>> start Page text
Department of Control Engineering and Information Technology

Budapest University of Technology and Economics

Magyar tudósok körútja 2, H-1117 Budapest, Hungary zoltan.mann@cs.bme.hu

Andr´as Orb´an

Department of Control Engineering and Information Technology

Budapest University of Technology and Economics

Magyar tudósok körútja 2, H-1117 Budapest, Hungary andras.orban@cs.bme.hu

Abstract

System-level synthesis aims at partially automating the design and synthesis process of complex systems that consist of both hardware and software. This involves the usage of formal methods such as graph theory, as well as the formulation of some design steps explicitly as optimization problems.

This paper describes such a graph-theoretic model, and presents three important optimization problems: scheduling, allocation, and partitioning. All of these turn out be N P-hard. However, some important sub-cases can be efficiently solved.

1 Introduction

This paper presents a graph-theoretic model and some related optimization problems in System- Level Synthesis (SLS, [1, 9]). The goal of SLS is to automatically design the optimal hardware and/or software structure from the high-level (yet formal) specification of a system. The opti- mality criteria may differ according to the particular application; in our model we will use the number of required processing units (PUs) in the case of hardware and the execution time in the case of software as main cost factors.
>> end Page text
> Exercise set:
a. Name every optimization problem that the system-level synthesis excerpt says the paper presents.
b. Print everything in the system-level synthesis excerpt from "1 Introduction" down to "main cost factors.".
>> start Material
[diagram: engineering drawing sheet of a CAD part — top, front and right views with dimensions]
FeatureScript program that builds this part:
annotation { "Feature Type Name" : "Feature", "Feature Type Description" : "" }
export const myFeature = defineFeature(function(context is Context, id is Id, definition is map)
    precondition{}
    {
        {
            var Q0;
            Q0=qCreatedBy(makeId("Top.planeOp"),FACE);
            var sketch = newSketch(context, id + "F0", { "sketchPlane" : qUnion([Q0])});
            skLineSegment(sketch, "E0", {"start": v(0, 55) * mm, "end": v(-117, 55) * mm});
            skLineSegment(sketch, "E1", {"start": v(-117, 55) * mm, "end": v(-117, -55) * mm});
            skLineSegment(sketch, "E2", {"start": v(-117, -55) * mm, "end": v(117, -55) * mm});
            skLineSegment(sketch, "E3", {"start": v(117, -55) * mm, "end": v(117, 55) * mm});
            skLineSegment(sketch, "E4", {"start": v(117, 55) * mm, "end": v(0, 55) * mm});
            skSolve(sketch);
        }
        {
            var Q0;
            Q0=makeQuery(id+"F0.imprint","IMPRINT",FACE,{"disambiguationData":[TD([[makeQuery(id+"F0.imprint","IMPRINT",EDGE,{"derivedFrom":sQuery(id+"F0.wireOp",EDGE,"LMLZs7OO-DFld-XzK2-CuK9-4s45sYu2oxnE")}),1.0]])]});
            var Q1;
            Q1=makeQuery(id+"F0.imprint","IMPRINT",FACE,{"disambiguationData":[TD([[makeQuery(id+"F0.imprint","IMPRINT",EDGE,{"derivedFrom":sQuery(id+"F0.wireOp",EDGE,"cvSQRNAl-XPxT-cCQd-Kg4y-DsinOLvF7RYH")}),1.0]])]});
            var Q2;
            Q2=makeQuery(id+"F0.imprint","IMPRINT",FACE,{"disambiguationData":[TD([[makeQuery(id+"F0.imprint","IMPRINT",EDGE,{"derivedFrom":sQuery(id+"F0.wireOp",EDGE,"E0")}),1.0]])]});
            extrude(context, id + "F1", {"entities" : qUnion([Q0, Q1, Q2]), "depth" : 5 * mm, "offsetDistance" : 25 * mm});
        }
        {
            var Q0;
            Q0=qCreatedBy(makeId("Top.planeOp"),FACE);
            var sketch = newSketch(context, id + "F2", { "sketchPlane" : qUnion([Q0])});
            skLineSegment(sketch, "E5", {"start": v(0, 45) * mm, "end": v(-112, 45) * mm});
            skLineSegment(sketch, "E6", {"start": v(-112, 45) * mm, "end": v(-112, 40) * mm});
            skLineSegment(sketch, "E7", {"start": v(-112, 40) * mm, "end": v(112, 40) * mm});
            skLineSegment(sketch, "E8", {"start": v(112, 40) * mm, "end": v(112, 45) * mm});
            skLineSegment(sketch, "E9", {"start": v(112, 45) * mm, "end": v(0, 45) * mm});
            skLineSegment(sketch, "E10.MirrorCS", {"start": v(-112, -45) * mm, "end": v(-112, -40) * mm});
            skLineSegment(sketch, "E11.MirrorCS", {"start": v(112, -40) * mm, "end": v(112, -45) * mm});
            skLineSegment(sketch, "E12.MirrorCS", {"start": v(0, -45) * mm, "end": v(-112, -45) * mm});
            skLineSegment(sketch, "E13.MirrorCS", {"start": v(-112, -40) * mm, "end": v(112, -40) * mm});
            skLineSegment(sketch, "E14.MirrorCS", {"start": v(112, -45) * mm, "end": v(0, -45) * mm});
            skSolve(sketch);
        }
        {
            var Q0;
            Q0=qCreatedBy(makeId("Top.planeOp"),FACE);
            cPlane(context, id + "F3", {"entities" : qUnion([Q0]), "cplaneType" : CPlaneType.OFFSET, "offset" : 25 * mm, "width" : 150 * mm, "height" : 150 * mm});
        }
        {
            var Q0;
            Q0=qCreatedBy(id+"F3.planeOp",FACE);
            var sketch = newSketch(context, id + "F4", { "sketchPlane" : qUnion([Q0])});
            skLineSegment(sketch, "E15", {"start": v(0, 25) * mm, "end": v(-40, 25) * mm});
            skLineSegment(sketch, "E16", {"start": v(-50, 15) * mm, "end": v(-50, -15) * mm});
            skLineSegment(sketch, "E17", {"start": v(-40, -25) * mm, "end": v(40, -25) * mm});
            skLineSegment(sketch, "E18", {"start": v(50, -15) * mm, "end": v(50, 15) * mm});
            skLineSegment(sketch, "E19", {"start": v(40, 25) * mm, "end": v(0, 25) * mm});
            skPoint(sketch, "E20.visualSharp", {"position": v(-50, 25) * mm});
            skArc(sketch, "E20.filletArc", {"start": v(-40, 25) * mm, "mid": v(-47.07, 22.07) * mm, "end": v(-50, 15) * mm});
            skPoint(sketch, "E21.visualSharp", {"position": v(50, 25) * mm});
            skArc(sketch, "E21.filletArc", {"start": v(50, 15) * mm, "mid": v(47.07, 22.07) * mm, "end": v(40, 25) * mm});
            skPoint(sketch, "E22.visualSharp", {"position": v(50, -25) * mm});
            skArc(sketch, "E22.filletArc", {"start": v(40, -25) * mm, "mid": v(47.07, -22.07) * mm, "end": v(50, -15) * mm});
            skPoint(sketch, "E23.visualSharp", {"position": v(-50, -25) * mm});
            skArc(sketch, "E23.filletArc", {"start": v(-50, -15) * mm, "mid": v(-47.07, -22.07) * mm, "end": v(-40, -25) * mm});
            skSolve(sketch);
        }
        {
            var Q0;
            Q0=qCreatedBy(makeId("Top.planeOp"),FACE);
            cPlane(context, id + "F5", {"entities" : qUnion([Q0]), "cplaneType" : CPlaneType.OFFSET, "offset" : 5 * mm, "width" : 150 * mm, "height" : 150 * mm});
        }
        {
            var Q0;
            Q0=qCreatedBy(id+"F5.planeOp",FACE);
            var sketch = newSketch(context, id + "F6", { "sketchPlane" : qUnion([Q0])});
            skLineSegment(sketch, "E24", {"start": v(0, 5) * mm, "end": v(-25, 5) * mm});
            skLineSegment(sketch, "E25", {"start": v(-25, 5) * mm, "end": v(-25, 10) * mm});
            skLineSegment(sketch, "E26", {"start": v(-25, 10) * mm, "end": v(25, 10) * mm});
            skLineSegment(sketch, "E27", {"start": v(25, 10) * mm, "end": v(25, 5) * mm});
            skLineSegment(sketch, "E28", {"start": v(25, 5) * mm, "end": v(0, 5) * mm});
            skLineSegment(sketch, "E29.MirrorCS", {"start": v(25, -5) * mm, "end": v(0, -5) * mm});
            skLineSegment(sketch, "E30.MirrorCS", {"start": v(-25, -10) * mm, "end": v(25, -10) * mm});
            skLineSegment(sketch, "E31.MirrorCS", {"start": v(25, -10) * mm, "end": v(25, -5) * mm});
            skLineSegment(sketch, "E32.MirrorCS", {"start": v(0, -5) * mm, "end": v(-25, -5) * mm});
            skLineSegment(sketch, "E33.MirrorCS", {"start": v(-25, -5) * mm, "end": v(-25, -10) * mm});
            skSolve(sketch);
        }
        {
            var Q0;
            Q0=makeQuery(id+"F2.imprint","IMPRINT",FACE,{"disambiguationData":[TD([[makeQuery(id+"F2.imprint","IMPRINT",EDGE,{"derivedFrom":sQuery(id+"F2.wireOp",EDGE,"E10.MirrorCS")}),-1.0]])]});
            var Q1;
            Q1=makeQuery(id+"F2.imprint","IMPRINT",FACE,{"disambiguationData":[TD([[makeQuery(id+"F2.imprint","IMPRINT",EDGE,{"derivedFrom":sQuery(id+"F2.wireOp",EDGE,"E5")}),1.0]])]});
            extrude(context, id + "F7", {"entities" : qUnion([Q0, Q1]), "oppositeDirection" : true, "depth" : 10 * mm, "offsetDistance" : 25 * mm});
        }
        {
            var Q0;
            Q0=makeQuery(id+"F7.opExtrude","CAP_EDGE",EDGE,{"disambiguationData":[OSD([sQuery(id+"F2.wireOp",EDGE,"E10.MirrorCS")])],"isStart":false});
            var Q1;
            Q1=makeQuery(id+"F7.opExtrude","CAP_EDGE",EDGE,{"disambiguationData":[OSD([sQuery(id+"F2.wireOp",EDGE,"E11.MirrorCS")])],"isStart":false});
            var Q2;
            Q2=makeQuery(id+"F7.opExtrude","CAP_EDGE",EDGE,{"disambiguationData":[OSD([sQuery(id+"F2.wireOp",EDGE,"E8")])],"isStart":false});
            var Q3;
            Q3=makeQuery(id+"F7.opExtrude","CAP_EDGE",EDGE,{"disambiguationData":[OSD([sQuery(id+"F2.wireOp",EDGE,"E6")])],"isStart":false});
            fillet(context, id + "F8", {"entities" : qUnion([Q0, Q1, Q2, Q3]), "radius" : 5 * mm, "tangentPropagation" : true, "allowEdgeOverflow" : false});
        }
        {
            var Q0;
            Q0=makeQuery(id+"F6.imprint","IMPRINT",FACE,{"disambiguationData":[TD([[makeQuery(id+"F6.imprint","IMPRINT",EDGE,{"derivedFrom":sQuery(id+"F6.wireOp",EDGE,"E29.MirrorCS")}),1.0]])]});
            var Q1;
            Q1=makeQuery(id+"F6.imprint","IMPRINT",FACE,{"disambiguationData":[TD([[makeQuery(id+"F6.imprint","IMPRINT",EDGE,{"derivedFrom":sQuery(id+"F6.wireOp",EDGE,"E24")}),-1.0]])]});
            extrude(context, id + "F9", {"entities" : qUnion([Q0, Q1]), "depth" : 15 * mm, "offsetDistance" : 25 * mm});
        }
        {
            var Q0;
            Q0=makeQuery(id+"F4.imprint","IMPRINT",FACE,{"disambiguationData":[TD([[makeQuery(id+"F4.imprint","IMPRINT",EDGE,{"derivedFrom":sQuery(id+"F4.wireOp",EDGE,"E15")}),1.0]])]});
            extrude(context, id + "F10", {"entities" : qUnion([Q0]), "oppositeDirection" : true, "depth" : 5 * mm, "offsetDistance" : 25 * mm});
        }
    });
>> end Material
> Worked solutions:
a.
- Scheduling
- Allocation
- Partitioning

b.
1 Introduction

This paper presents a graph-theoretic model and some related optimization problems in System- Level Synthesis (SLS, [1, 9]). The goal of SLS is to automatically design the optimal hardware and/or software structure from the high-level (yet formal) specification of a system. The opti- mality criteria may differ according to the particular application; in our model we will use the number of required processing units (PUs) in the case of hardware and the execution time in the case of software as main cost factors.